SUMMIT COUNTY — Along with several government and university partners, NASA will use unmanned aircraft to try and unravel some of the mysteries of hurricane formation and intensification in the Atlantic Basin.

Among other things, the Global Hawk aircraft will study the role of the hot, dry and dusty Saharan air layer in tropical storms. Existing research on how that air mass affects hurricanes has not delivered conclusive results.

The missions will also examine the extent to which deep convection in the inner-core region of storms is a key driver of intensity change or just a response to storms finding favorable sources of energy.

The aircraft will fly out of a base in Virginia, soaring at elevations of more than 60,000 feet and  staying airborne for up to 28 hours. Global Hawks were previously used in the agency’s 2010 Genesis and Rapid Intensification Processes hurricane mission and the Global Hawk Pacific environmental science mission.

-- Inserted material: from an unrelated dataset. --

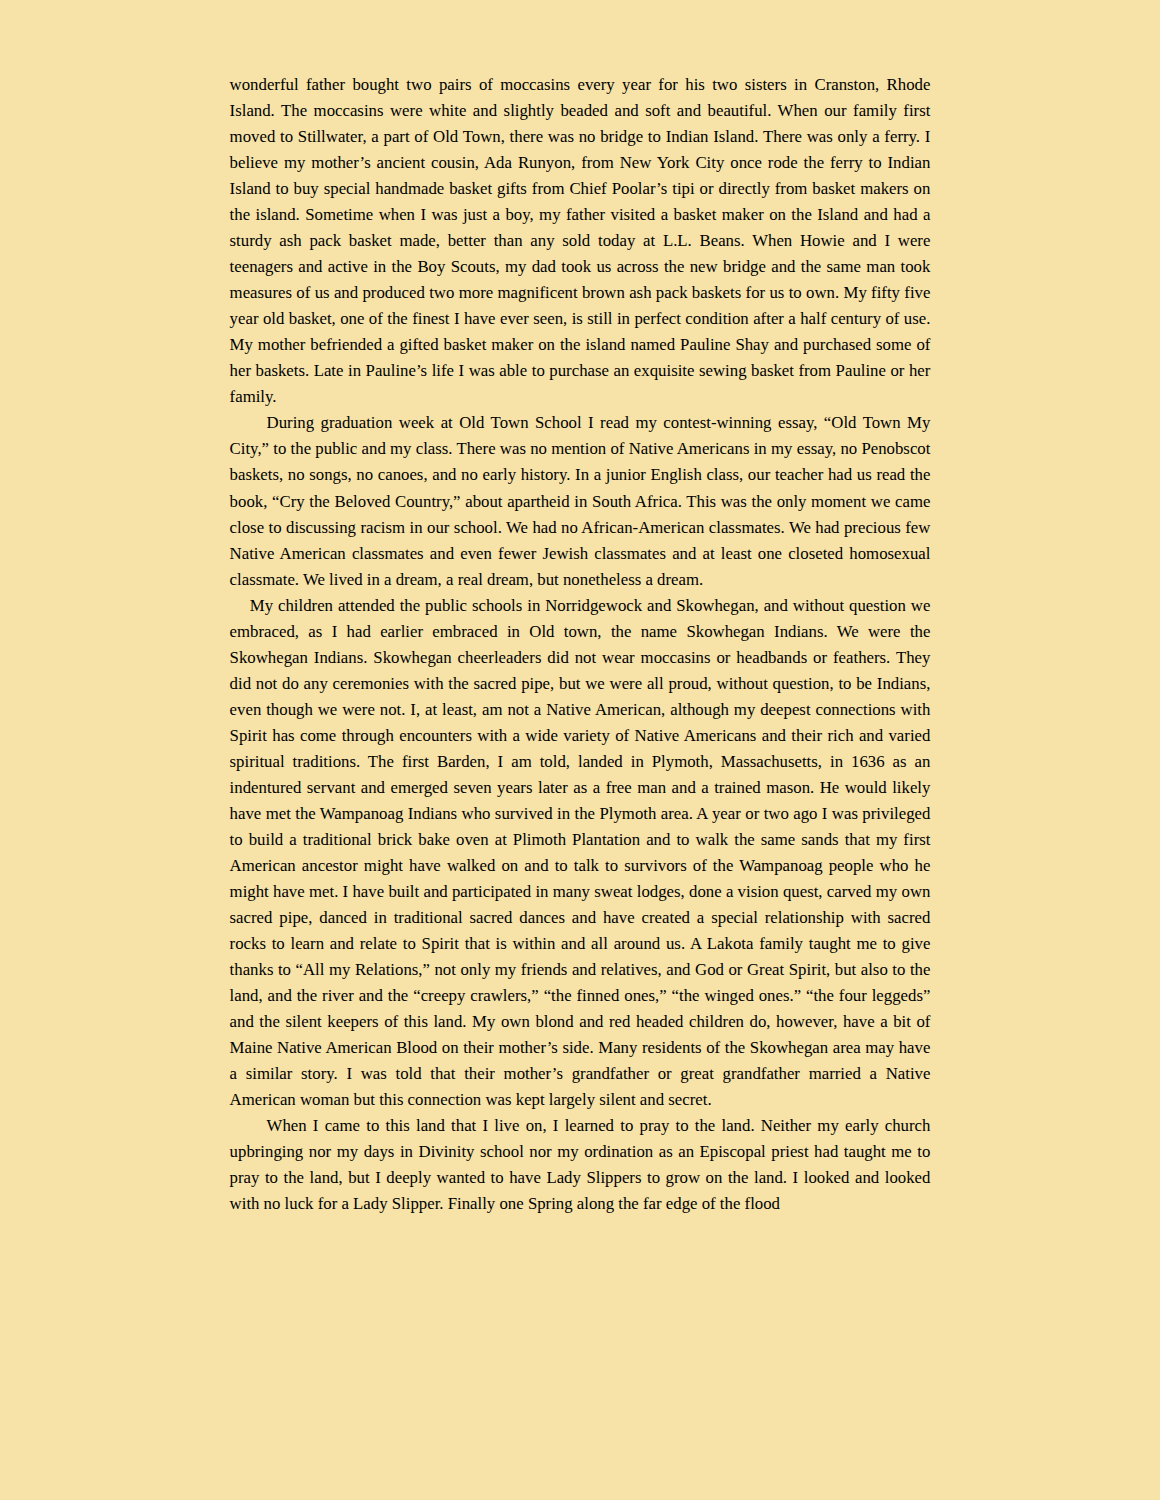wonderful father bought two pairs of moccasins every year for his two sisters in Cranston, Rhode Island. The moccasins were white and slightly beaded and soft and beautiful. When our family first moved to Stillwater, a part of Old Town, there was no bridge to Indian Island. There was only a ferry. I believe my mother’s ancient cousin, Ada Runyon, from New York City once rode the ferry to Indian Island to buy special handmade basket gifts from Chief Poolar’s tipi or directly from basket makers on the island. Sometime when I was just a boy, my father visited a basket maker on the Island and had a sturdy ash pack basket made, better than any sold today at L.L. Beans. When Howie and I were teenagers and active in the Boy Scouts, my dad took us across the new bridge and the same man took measures of us and produced two more magnificent brown ash pack baskets for us to own. My fifty five year old basket, one of the finest I have ever seen, is still in perfect condition after a half century of use. My mother befriended a gifted basket maker on the island named Pauline Shay and purchased some of her baskets. Late in Pauline’s life I was able to purchase an exquisite sewing basket from Pauline or her family.
During graduation week at Old Town School I read my contest-winning essay, “Old Town My City,” to the public and my class. There was no mention of Native Americans in my essay, no Penobscot baskets, no songs, no canoes, and no early history. In a junior English class, our teacher had us read the book, “Cry the Beloved Country,” about apartheid in South Africa. This was the only moment we came close to discussing racism in our school. We had no African-American classmates. We had precious few Native American classmates and even fewer Jewish classmates and at least one closeted homosexual classmate. We lived in a dream, a real dream, but nonetheless a dream.
My children attended the public schools in Norridgewock and Skowhegan, and without question we embraced, as I had earlier embraced in Old town, the name Skowhegan Indians. We were the Skowhegan Indians. Skowhegan cheerleaders did not wear moccasins or headbands or feathers. They did not do any ceremonies with the sacred pipe, but we were all proud, without question, to be Indians, even though we were not. I, at least, am not a Native American, although my deepest connections with Spirit has come through encounters with a wide variety of Native Americans and their rich and varied spiritual traditions. The first Barden, I am told, landed in Plymoth, Massachusetts, in 1636 as an indentured servant and emerged seven years later as a free man and a trained mason. He would likely have met the Wampanoag Indians who survived in the Plymoth area. A year or two ago I was privileged to build a traditional brick bake oven at Plimoth Plantation and to walk the same sands that my first American ancestor might have walked on and to talk to survivors of the Wampanoag people who he might have met. I have built and participated in many sweat lodges, done a vision quest, carved my own sacred pipe, danced in traditional sacred dances and have created a special relationship with sacred rocks to learn and relate to Spirit that is within and all around us. A Lakota family taught me to give thanks to “All my Relations,” not only my friends and relatives, and God or Great Spirit, but also to the land, and the river and the “creepy crawlers,” “the finned ones,” “the winged ones.” “the four leggeds” and the silent keepers of this land. My own blond and red headed children do, however, have a bit of Maine Native American Blood on their mother’s side. Many residents of the Skowhegan area may have a similar story. I was told that their mother’s grandfather or great grandfather married a Native American woman but this connection was kept largely silent and secret.
When I came to this land that I live on, I learned to pray to the land. Neither my early church upbringing nor my days in Divinity school nor my ordination as an Episcopal priest had taught me to pray to the land, but I deeply wanted to have Lady Slippers to grow on the land. I looked and looked with no luck for a Lady Slipper. Finally one Spring along the far edge of the flood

“Hurricane intensity can be very hard to predict because of an insufficient understanding of how clouds and wind patterns within a storm interact with the storm’s environment. HS3 seeks to improve our understanding of these processes by taking advantage of the surveillance capabilities of the Global Hawk along with measurements from a suite of advanced instruments,” said Scott Braun, HS3 mission principal investigator and research meteorologist at NASA’s Goddard Space Flight Center in Greenbelt, Md.

“One aircraft will sample the environment of storms while the other will measure eyewall and rainband winds and precipitation,” Braun said.

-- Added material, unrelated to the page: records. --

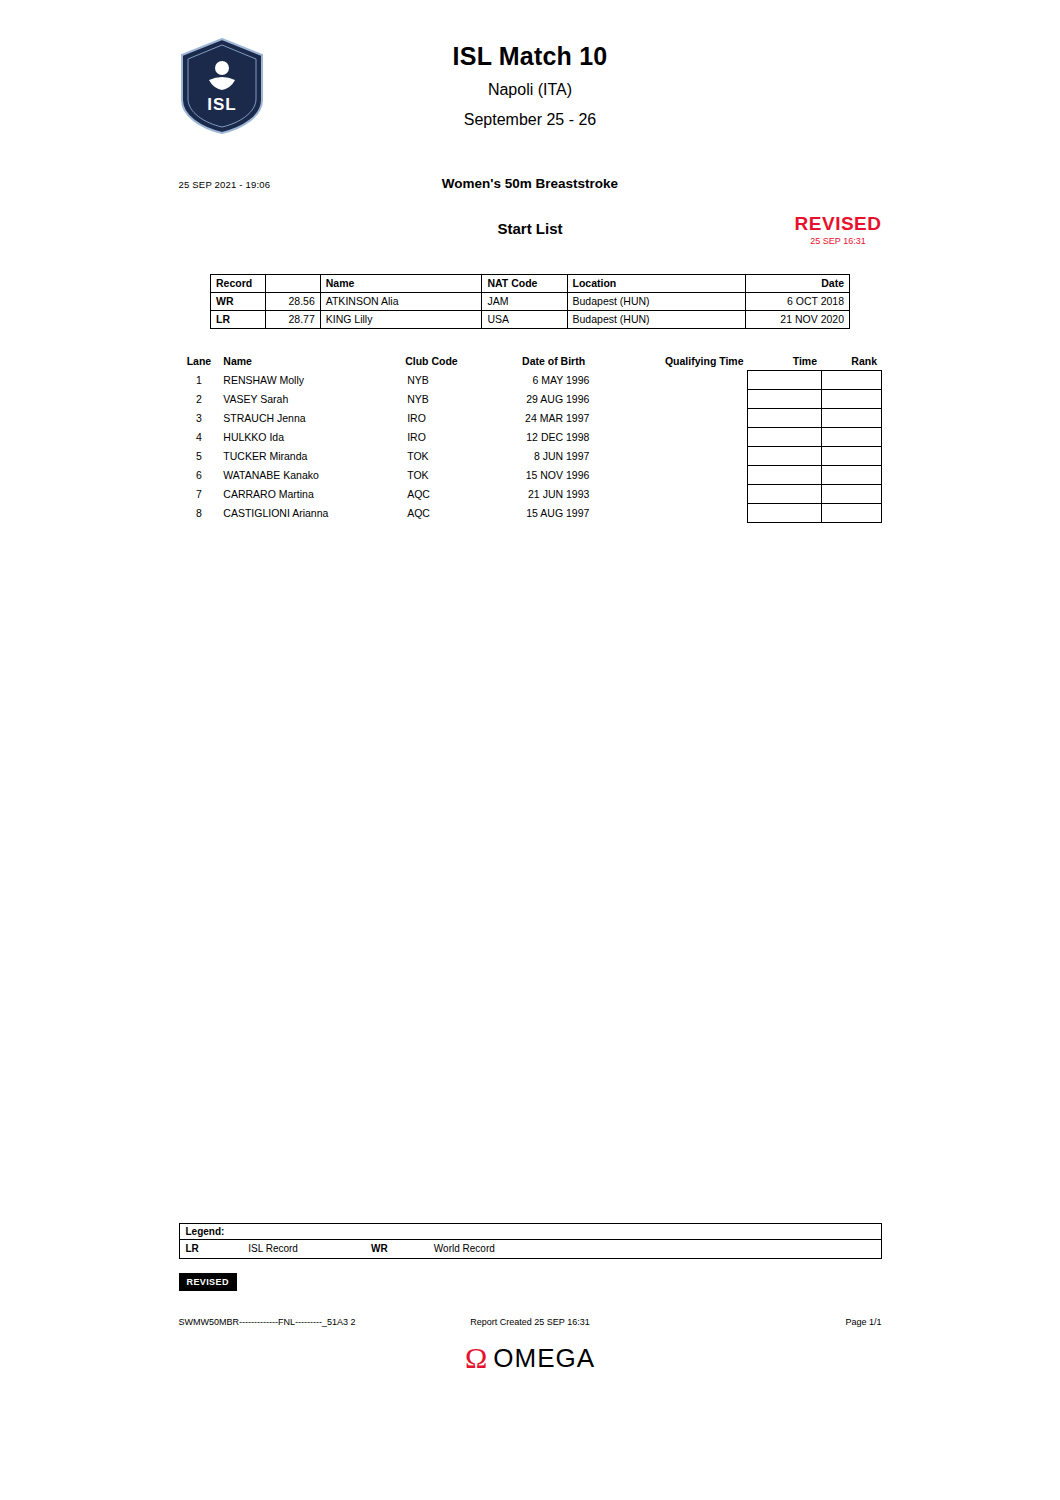ISL
ISL Match 10
Napoli (ITA)
September 25 - 26
25 SEP 2021 - 19:06
Women's 50m Breaststroke
Start List
REVISED
25 SEP 16:31
| Record | | Name | NAT Code | Location | Date |
| --- | --- | --- | --- | --- | --- |
| WR | 28.56 | ATKINSON Alia | JAM | Budapest (HUN) | 6 OCT 2018 |
| LR | 28.77 | KING Lilly | USA | Budapest (HUN) | 21 NOV 2020 |
| Lane | Name | Club Code | Date of Birth | Qualifying Time | Time | Rank |
| --- | --- | --- | --- | --- | --- | --- |
| 1 | RENSHAW Molly | NYB | 6 MAY 1996 | | | |
| 2 | VASEY Sarah | NYB | 29 AUG 1996 | | | |
| 3 | STRAUCH Jenna | IRO | 24 MAR 1997 | | | |
| 4 | HULKKO Ida | IRO | 12 DEC 1998 | | | |
| 5 | TUCKER Miranda | TOK | 8 JUN 1997 | | | |
| 6 | WATANABE Kanako | TOK | 15 NOV 1996 | | | |
| 7 | CARRARO Martina | AQC | 21 JUN 1993 | | | |
| 8 | CASTIGLIONI Arianna | AQC | 15 AUG 1997 | | | |
Legend:
LR ISL Record WR World Record
REVISED
SWMW50MBR-------------FNL---------_51A3 2
Report Created 25 SEP 16:31
Page 1/1
Ω OMEGA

HS3 will examine the large-scale environment that tropical storms form in and move through and how that environment affects the inner workings of the storms.

Most of these instruments aboard the aircraft represent advanced technology developed by NASA that in some cases are precursors to future satellite sensors.

NASA’s Science Mission Directorate Global Hawk aircraft will deploy to Wallops Flight Facility from their home base at NASA’s Dryden Flight Research Center on Edwards Air Force Base, Calif.

“HS3 marks the first time that NASA’s Global Hawks will deploy away from Dryden for a mission, potentially marking the beginning of an era in which they are operated regularly from Wallops,” said Paul Newman, atmospheric scientist at NASA Goddard and deputy principal investigator on the HS3 mission.

From rockets studying the upper atmosphere to unmanned aircraft flying over hurricanes, NASA’s Wallops Flight Facility is fast becoming a busy place for science. Wallops is one of several NASA centers involved with the HS3 mission. Others include Goddard, Dryden, Ames Research Center, Marshall Space Flight Center, and the Jet Propulsion Laboratory.